Ce débat survient dans un contexte où, malgré des avancées significatives en termes de droits des femmes, les inégalités persistent subtilement dans les interactions quotidiennes. Des études montrent que les stéréotypes de genre continuent d'influencer les comportements sociaux et professionnels de manière significative. En effet, selon une étude de la DREES, publié en février dernier, un Français sur quatre adhère encore aux stéréotypes de genre, « 13 % des Français les rejettent fortement et 41 % y sont modérément opposées. » Sans surprise, cette étude souligne que l’adhésion aux stéréotypes et aux clichés de genre est plus marquée chez les hommes.

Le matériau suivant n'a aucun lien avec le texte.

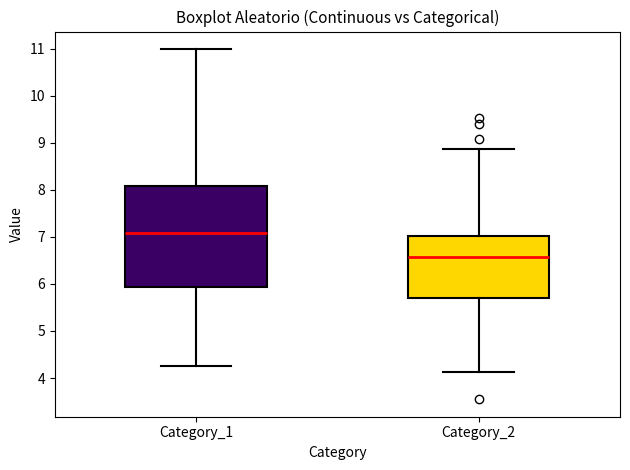

Which box is the tallest, from its lower edge to its upper edge?

Category_1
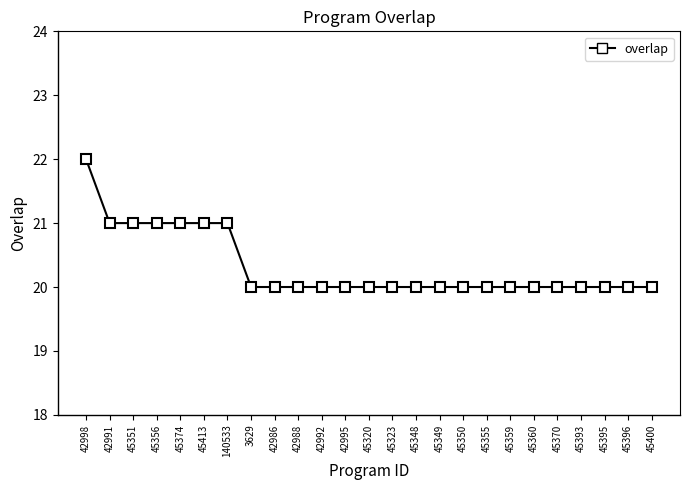

What is the ratio of the value at 45360 to the value at 45359?

1.0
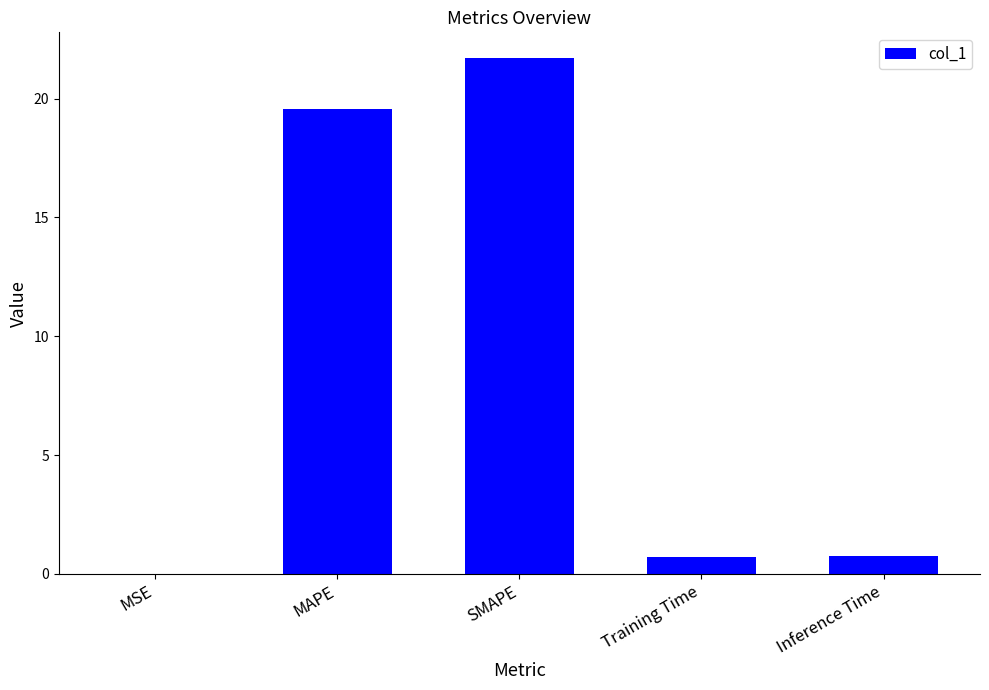

The value at MAPE is 7.3. True or false?

False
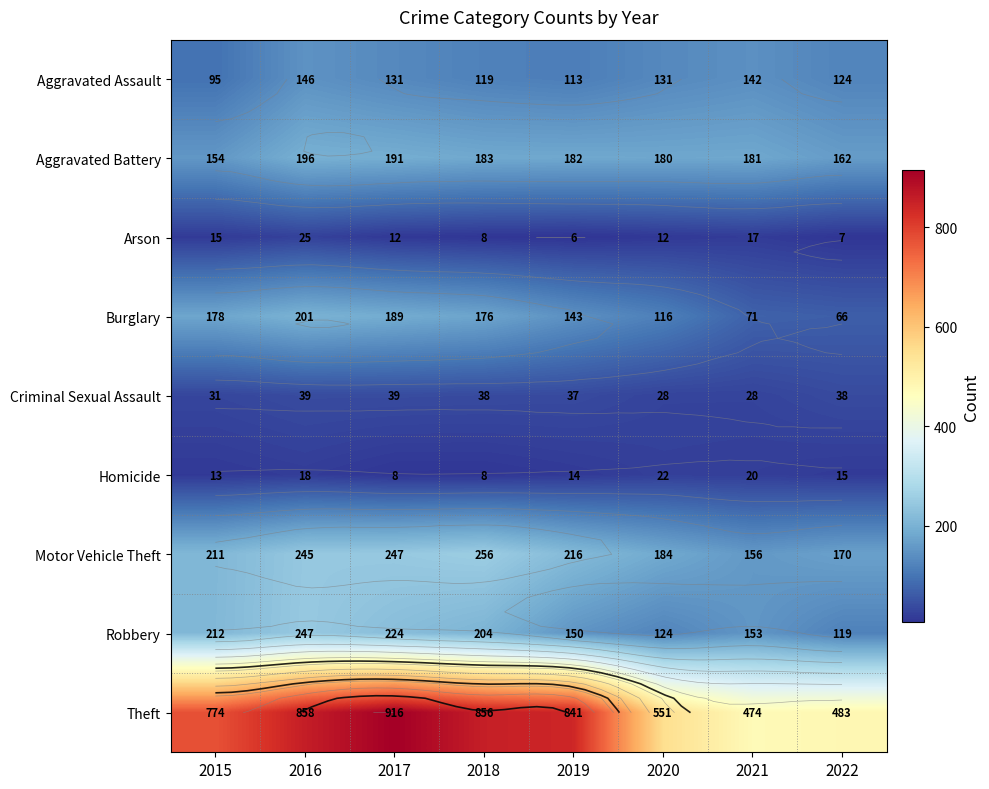

What is the difference between the Criminal Sexual Assault values at 2015 and 2019?

6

Le micro-féminisme illustre un chapitre fascinant et complexe de l'activisme féministe à l'ère numérique. En intégrant ce dernier dans les gestes quotidiens, il propose un moyen accessible de questionner et de défier les normes de genre. Cependant, l'examen critique de ses méthodes et de son impact montre que le chemin vers une égalité véritable est semé d'embûches, nécessitant une vigilance constante pour éviter
de reproduire les structures que l'on cherche à abolir. En fin de compte, ce débat enrichit le discours féministe, rappelant que chaque action, aussi petite soit-elle, doit être soigneusement considérée dans le cadre plus large des objectifs d'égalité et de justice.
Par contraste, un autre mouvement sur TikTok, celui du "Traditional Wife", semble tirer le féminisme dans une direction opposée. Cette trend, qui valorise les rôles conjugaux traditionnels et souvent subordonnés de la femme, gagne également en popularité et en visibilité. Cette tendance soulève des questions sur la manière dont les femmes choisissent de définir et d'exprimer leur identité à une époque de profondes transformations sociales.